Jason Jennings and Laurence Haughton, authors of “It’s not the big who eat the small, it’s the fast who eat the slow” have a big idea about leadership. They are going out to identify and interview a hundred leaders to provide the research for the book. The good news is that they don’t have to spend months travelling around the world but they are doing research, not writing a book.
Professional writers and academics have the time to do extensive research before writing a book; however most consultants and managers are better off writing from their own experience. If you decided to write a novel rather than a management book you would be better off writing one set in a modern corporation than in ancient Aceh.
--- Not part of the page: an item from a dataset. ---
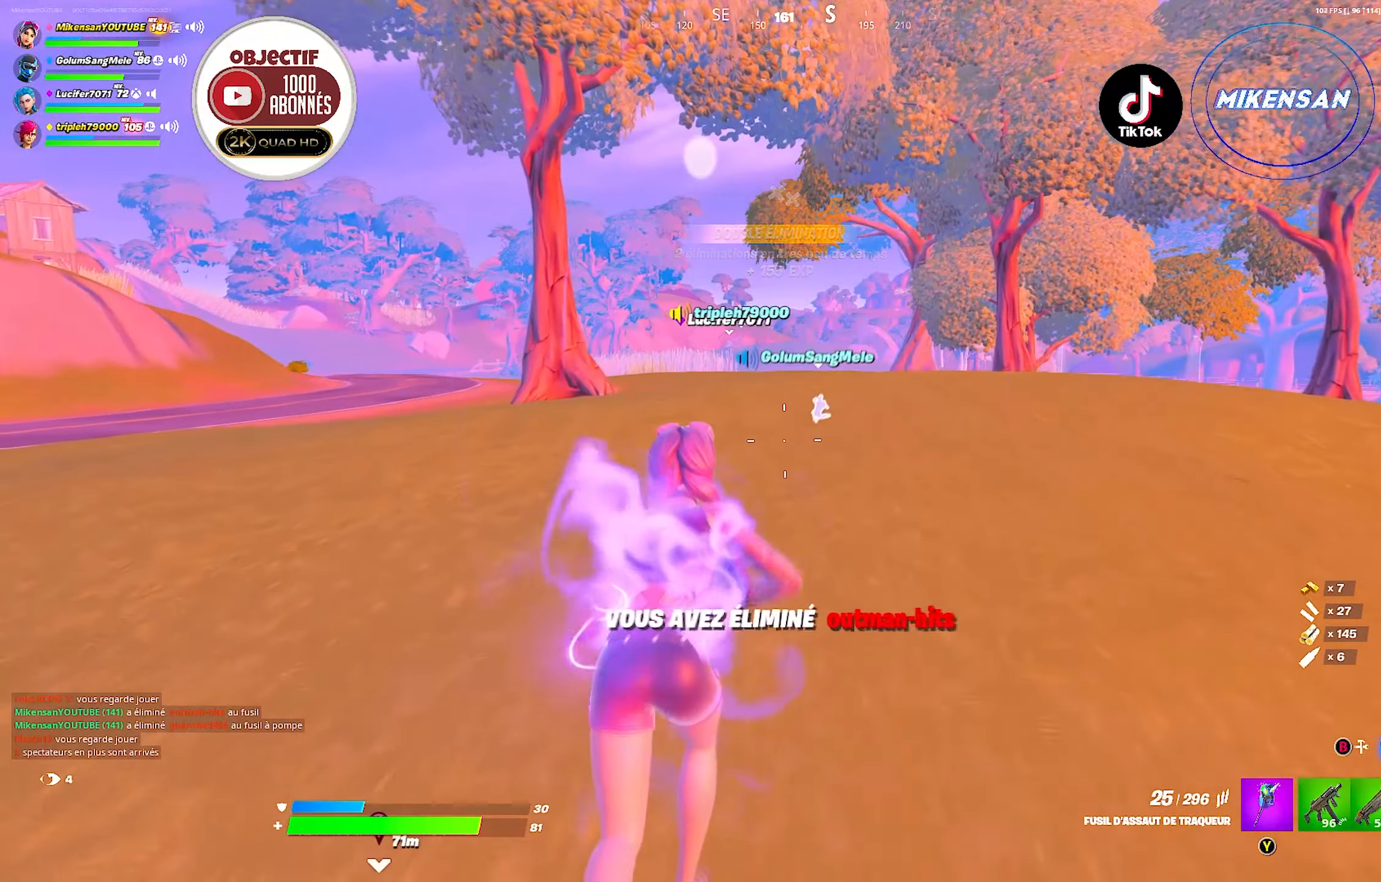
{"buttons": [], "left_stick": "up", "right_stick": "center", "events": []}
If you were doing historical fiction it would take a year of research before you could even begin.
Some Advice
- An experience book is easier than a big idea book. If you are not going to have time to do a lot of research, see if you can find build your book around your own experience rather than just the big idea.
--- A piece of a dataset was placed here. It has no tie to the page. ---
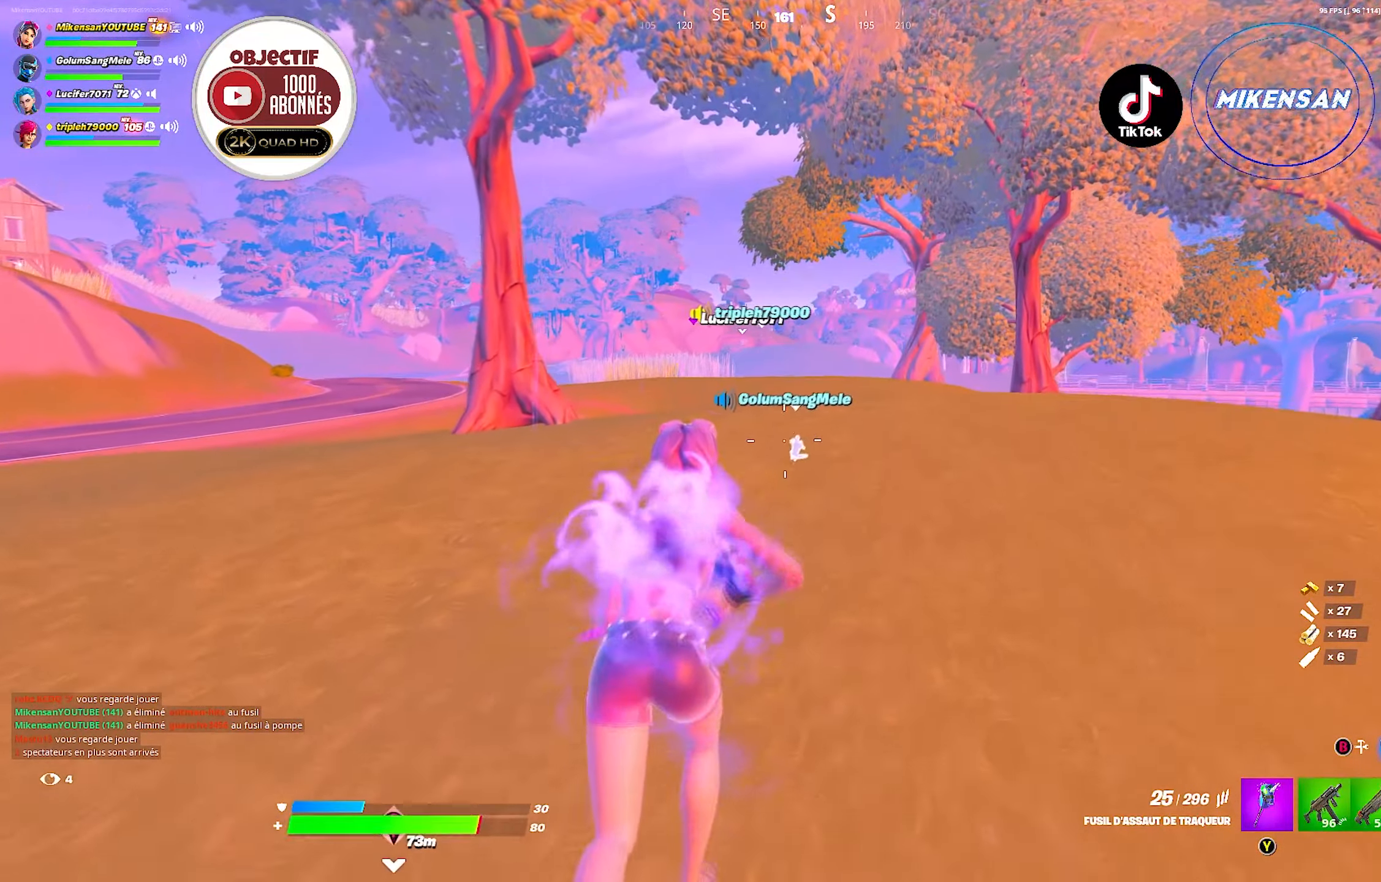
{"buttons": [], "left_stick": "up", "right_stick": "center", "events": []}
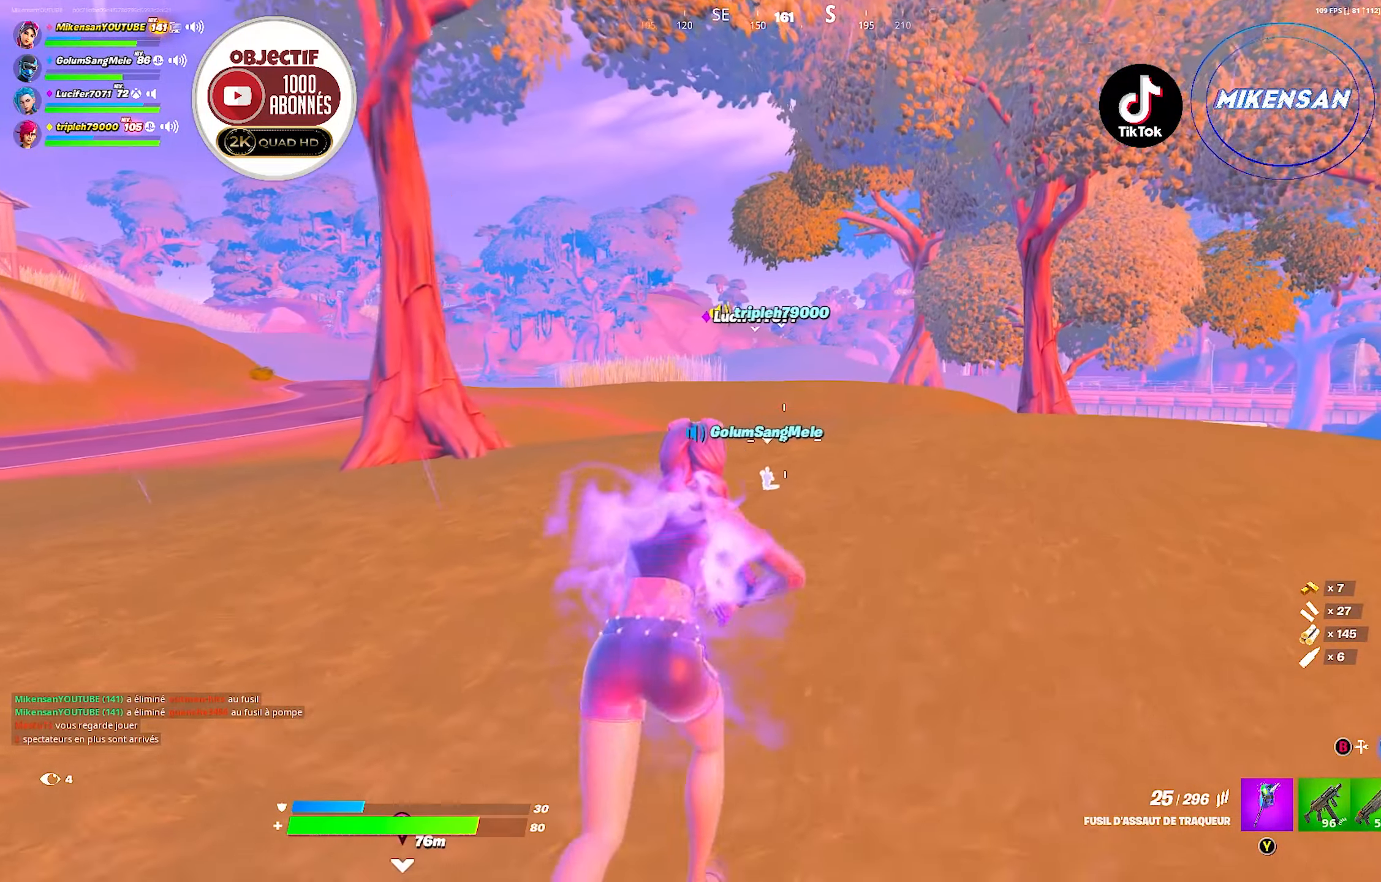
{"buttons": [], "left_stick": "up", "right_stick": "center", "events": []}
- Test if the idea is big enough for a book. Quickly write out a draft elaborating on your big idea as much as you can. Short term memory overflows at about 7 points; it can be hard to tell whether a big idea is a 1000 word essay or a 1000 page book. The draft will help you test if there really is enough to say to create a book without a lot of filler.
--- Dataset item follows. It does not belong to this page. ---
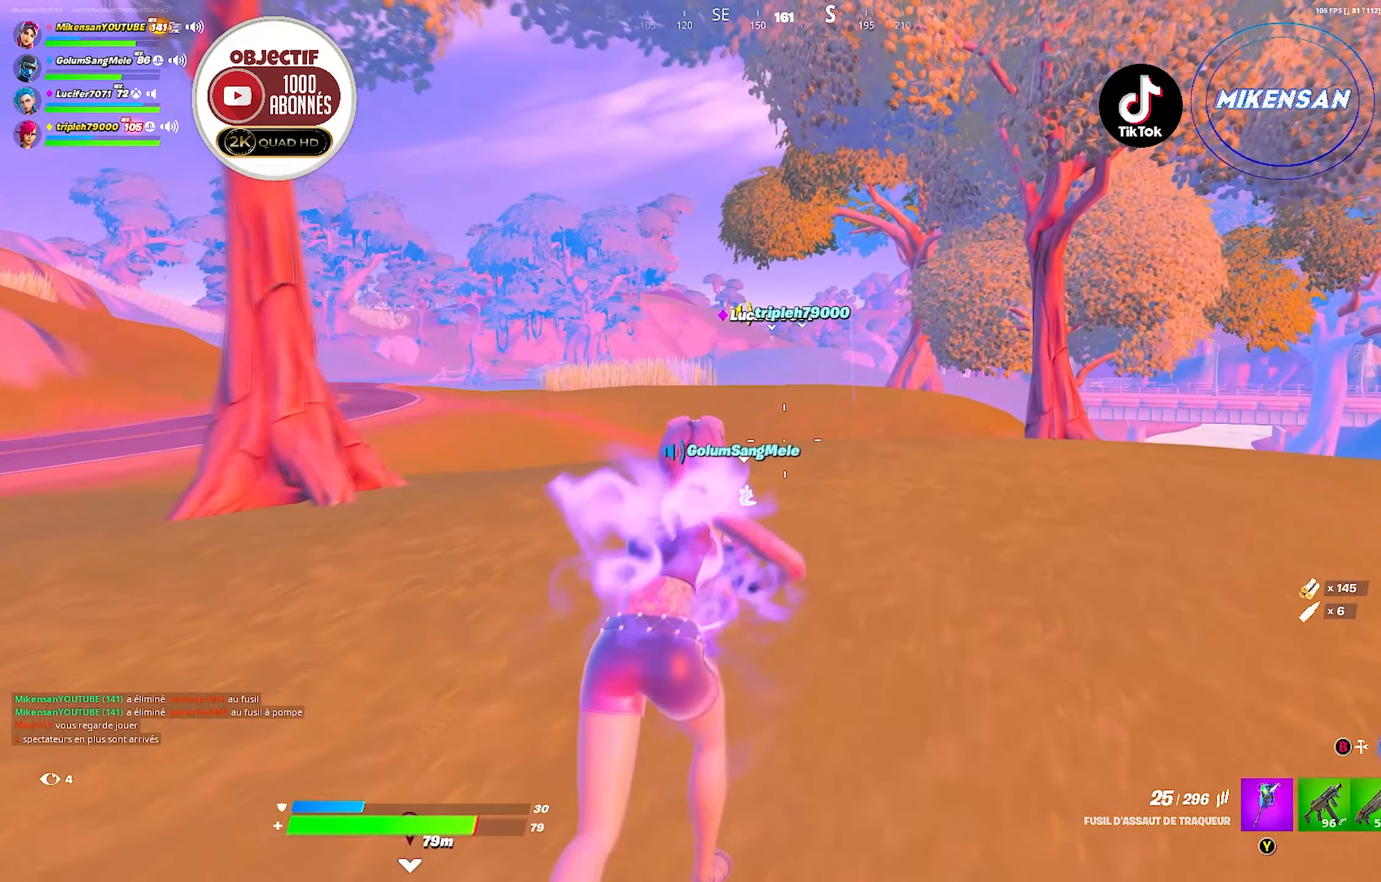
{"buttons": [], "left_stick": "up", "right_stick": "center", "events": []}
- Do the research before you begin to write. If the book is going to require research spend the time doing that before you sit down and think “OK now I’m going to write.”
- Mindmap and outline relentlessly. It takes a lot of work to convert that big idea into the basis for a book. Normally, it’s not a matter of just writing the outline one afternoon and saying “Ok, I’m ready to write.” You should create and recreate mindmaps and outlines (the two are similar but using two different format can aid clarity).
- Write sketches. “How can I know what I have to say until I say it?” If you want to make a big idea real sketch out the ideas in a few paragraphs. I use the word sketch rather than draft because this is like a sketch on a napkin, not a first draft of the book. Plan to throw these away, they are to get your ideas in order
The bottom line is that a big idea maybe where you start doing your research and gathering your ideas. It could easily be a year or two of consistently investing effort into research and pulling the ideas out of vague mental form into something solid.
Since this is a barrier you may want to consider writing from experience. You may know how to use RO principles to design a performance management program. A book on that may be a far more realistic goal then a book based on a big idea.